You can quickly create services from VMs using virtctl
. virtctl
can be downloaded from the Web console. Just click the ?
icon next to the username up in the top right corner and select Command Line Tools
from the drop down. Then download the appropriate binary for your OS and architecture
I usually put mine in /usr/local/bin/
but anywhere in you $PATH
is fine.
Expose a port on a VM as a service with a command like this
virtctl expose vm fedora-0n32r6e4cc80kwox --port=22 --type=LoadBalancer --name=fedora-0n32r6e4cc80kwox
which will create a load balancer service with the same name as the VM exposing port 22 (SSH).

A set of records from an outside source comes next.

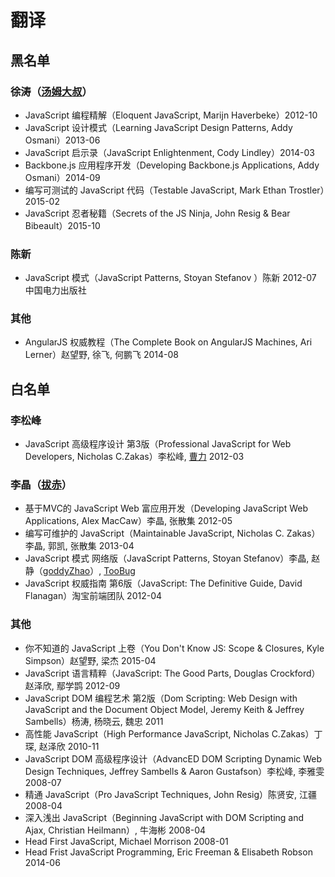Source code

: # 翻译
## 黑名单
### 徐涛（[汤姆大叔](http://www.cnblogs.com/TomXu/)）
- JavaScript 编程精解（Eloquent JavaScript, Marijn Haverbeke）2012-10
- JavaScript 设计模式（Learning JavaScript Design Patterns, Addy Osmani）2013-06
- JavaScript 启示录（JavaScript Enlightenment, Cody Lindley）2014-03
- Backbone.js 应用程序开发（Developing Backbone.js Applications, Addy Osmani）2014-09
- 编写可测试的 JavaScript 代码（Testable JavaScript, Mark Ethan Trostler）2015-02
- JavaScript 忍者秘籍（Secrets of the JS Ninja, John Resig & Bear Bibeault）2015-10

### 陈新
- JavaScript 模式（JavaScript Patterns, Stoyan Stefanov ）陈新 2012-07 中国电力出版社

### 其他
- AngularJS 权威教程（The Complete Book on AngularJS Machines, Ari Lerner）赵望野, 徐飞, 何鹏飞  2014-08

## 白名单
### 李松峰
- JavaScript 高级程序设计 第3版（Professional JavaScript for Web Developers, Nicholas C.Zakas）李松峰, [曹力](https://github.com/ShiningRay) 2012-03

### 李晶（[拔赤](http://jayli.github.io/)）
- 基于MVC的 JavaScript Web 富应用开发（Developing JavaScript Web Applications, Alex MacCaw）李晶, 张散集 2012-05
- 编写可维护的 JavaScript（Maintainable JavaScript, Nicholas C. Zakas）李晶, 郭凯, 张散集 2013-04
- JavaScript 模式 网络版（JavaScript Patterns, Stoyan Stefanov）李晶, 赵静（[goddyZhao](https://github.com/goddyzhao)）, [TooBug](https://github.com/TooBug)
- JavaScript 权威指南 第6版（JavaScript: The Definitive Guide, David Flanagan）淘宝前端团队 2012-04

### 其他
- 你不知道的 JavaScript 上卷（You Don't Know JS: Scope & Closures, Kyle Simpson）赵望野, 梁杰 2015-04
- JavaScript 语言精粹（JavaScript: The Good Parts, Douglas Crockford）赵泽欣, 鄢学鹍 2012-09
- JavaScript DOM 编程艺术 第2版（Dom Scripting: Web Design with JavaScript and the Document Object Model, Jeremy Keith & Jeffrey Sambells）杨涛, 杨晓云, 魏忠 2011
- 高性能 JavaScript（High Performance JavaScript, Nicholas C.Zakas）丁琛, 赵泽欣 2010-11
- JavaScript DOM 高级程序设计（AdvancED DOM Scripting Dynamic Web Design Techniques, Jeffrey Sambells & Aaron Gustafson）李松峰, 李雅雯 2008-07
- 精通 JavaScript（Pro JavaScript Techniques, John Resig）陈贤安, 江疆 2008-04
- 深入浅出 JavaScript（Beginning JavaScript with DOM Scripting and Ajax, Christian Heilmann）, 牛海彬 2008-04
- Head First JavaScript, Michael Morrison 2008-01
- Head Frist JavaScript Programming, Eric Freeman & Elisabeth Robson 2014-06
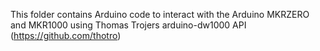 This folder contains Arduino code to interact with the Arduino MKRZERO and MKR1000
using Thomas Trojers arduino-dw1000 API (https://github.com/thotro)
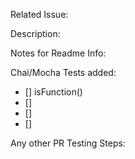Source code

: Related Issue:

Description:

Notes for Readme Info:

Chai/Mocha Tests added:
- [] isFunction()
- []
- []
- []

Any other PR Testing Steps:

We can see it created a service with the external IP of 192.168.10.201, so lets try to connect to it
Success!
Wrapping up
We've covered quite a few things thus far; deploying OKD, and configuring the addon services that I consider necessary for it to be a viable platform for general use in a home lab. Granted, there are still tons of other features that we could discuss like backup/restore (there's an operator for that called OADP), live migration (it works out of the box), high availability (there's an operator for that called Node Health Check) and CI/CD pipelines (it's a little more complicated), and some nice to haves like managing SSL certs (there's an operator for that called Cert Manager) or LDAP auth for user access and RBAC (you just need to configure an ID Provider). None of those are really within the scope of this article, I really wanted to limit my focus to what I consider MVP for a lab. In the end, I've got to say that as long as you're willing to forego some of the creature comforts of downstream Openshift and it's extensive Operator catalog and you're willing to get your hands dirty configuring some things manually, OKD is pretty damn good. If we're being honest, it's a hell of a lot better than trying to roll your own vanilla Kubernetes cluster and bolt on all the functionality that OKD provides. Ultimately, as a zero cost alternative to ProxMox, I'd argue that while admittedly a lot more complex, learning and working with a leading industry standard platform is just better, and having a strong community of tinkerers using OKD is only going to help make it even better.